RECORDS PROVIDED:
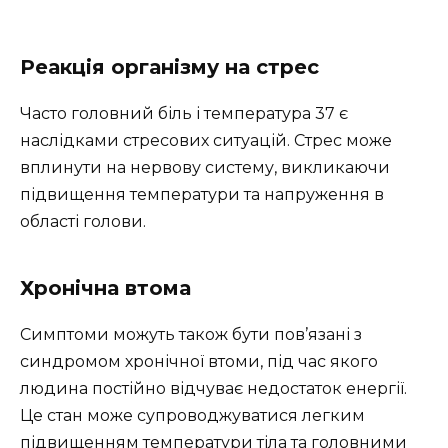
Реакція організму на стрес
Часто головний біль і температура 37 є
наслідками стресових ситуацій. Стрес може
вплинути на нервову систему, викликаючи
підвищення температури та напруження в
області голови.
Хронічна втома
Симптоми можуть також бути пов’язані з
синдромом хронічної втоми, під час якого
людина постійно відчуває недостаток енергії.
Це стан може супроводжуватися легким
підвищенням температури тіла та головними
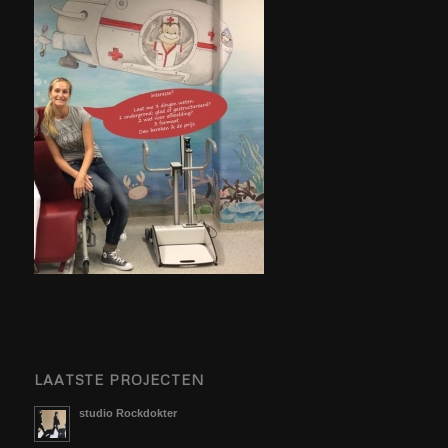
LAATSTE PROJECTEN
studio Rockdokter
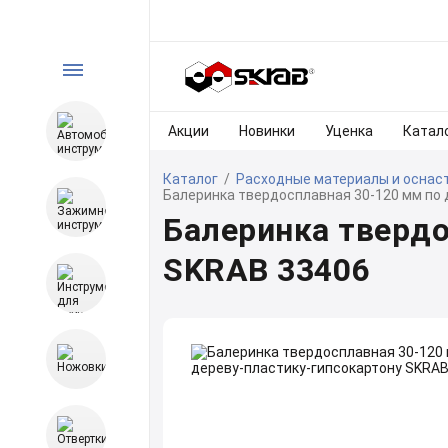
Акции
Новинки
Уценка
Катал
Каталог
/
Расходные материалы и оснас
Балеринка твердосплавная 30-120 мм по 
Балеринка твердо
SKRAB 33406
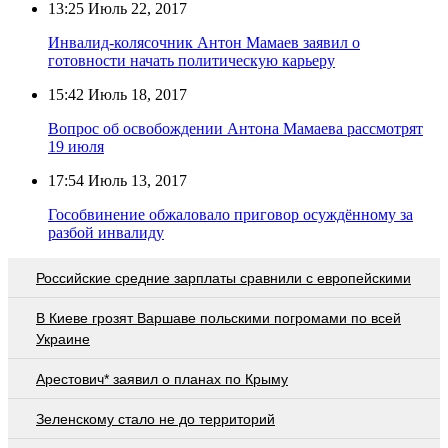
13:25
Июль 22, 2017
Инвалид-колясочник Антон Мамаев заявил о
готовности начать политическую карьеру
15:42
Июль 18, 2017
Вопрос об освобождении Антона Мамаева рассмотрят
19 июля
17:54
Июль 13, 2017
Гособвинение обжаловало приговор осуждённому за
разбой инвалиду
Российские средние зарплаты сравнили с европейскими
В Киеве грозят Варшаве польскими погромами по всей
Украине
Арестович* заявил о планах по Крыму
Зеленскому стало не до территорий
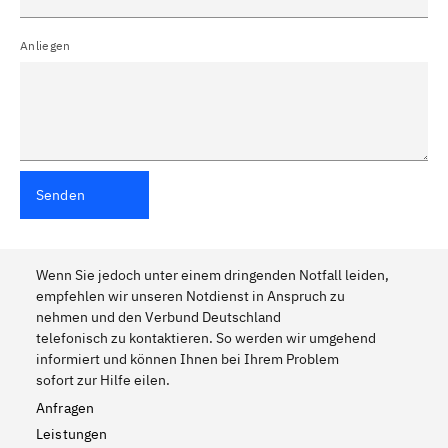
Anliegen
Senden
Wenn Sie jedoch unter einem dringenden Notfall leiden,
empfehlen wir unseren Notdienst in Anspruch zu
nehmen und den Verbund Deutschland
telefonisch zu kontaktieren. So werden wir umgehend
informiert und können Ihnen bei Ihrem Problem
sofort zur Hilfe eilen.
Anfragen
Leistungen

ABOUT THIS TASK:
Type out all the records verbatim, minus images.

TASK ANSWER:
Реакція організму на стрес
Часто головний біль і температура 37 є
наслідками стресових ситуацій. Стрес може
вплинути на нервову систему, викликаючи
підвищення температури та напруження в
області голови.
Хронічна втома
Симптоми можуть також бути пов’язані з
синдромом хронічної втоми, під час якого
людина постійно відчуває недостаток енергії.
Це стан може супроводжуватися легким
підвищенням температури тіла та головними
LAATSTE PROJECTEN
studio Rockdokter
Акции
Новинки
Уценка
Катал
Каталог
/
Расходные материалы и оснас
Балеринка твердосплавная 30-120 мм по 
Балеринка твердо
SKRAB 33406
13:25
Июль 22, 2017
Инвалид-колясочник Антон Мамаев заявил о
готовности начать политическую карьеру
15:42
Июль 18, 2017
Вопрос об освобождении Антона Мамаева рассмотрят
19 июля
17:54
Июль 13, 2017
Гособвинение обжаловало приговор осуждённому за
разбой инвалиду
Российские средние зарплаты сравнили с европейскими
В Киеве грозят Варшаве польскими погромами по всей
Украине
Арестович* заявил о планах по Крыму
Зеленскому стало не до территорий
Anliegen
Senden
Wenn Sie jedoch unter einem dringenden Notfall leiden,
empfehlen wir unseren Notdienst in Anspruch zu
nehmen und den Verbund Deutschland
telefonisch zu kontaktieren. So werden wir umgehend
informiert und können Ihnen bei Ihrem Problem
sofort zur Hilfe eilen.
Anfragen
Leistungen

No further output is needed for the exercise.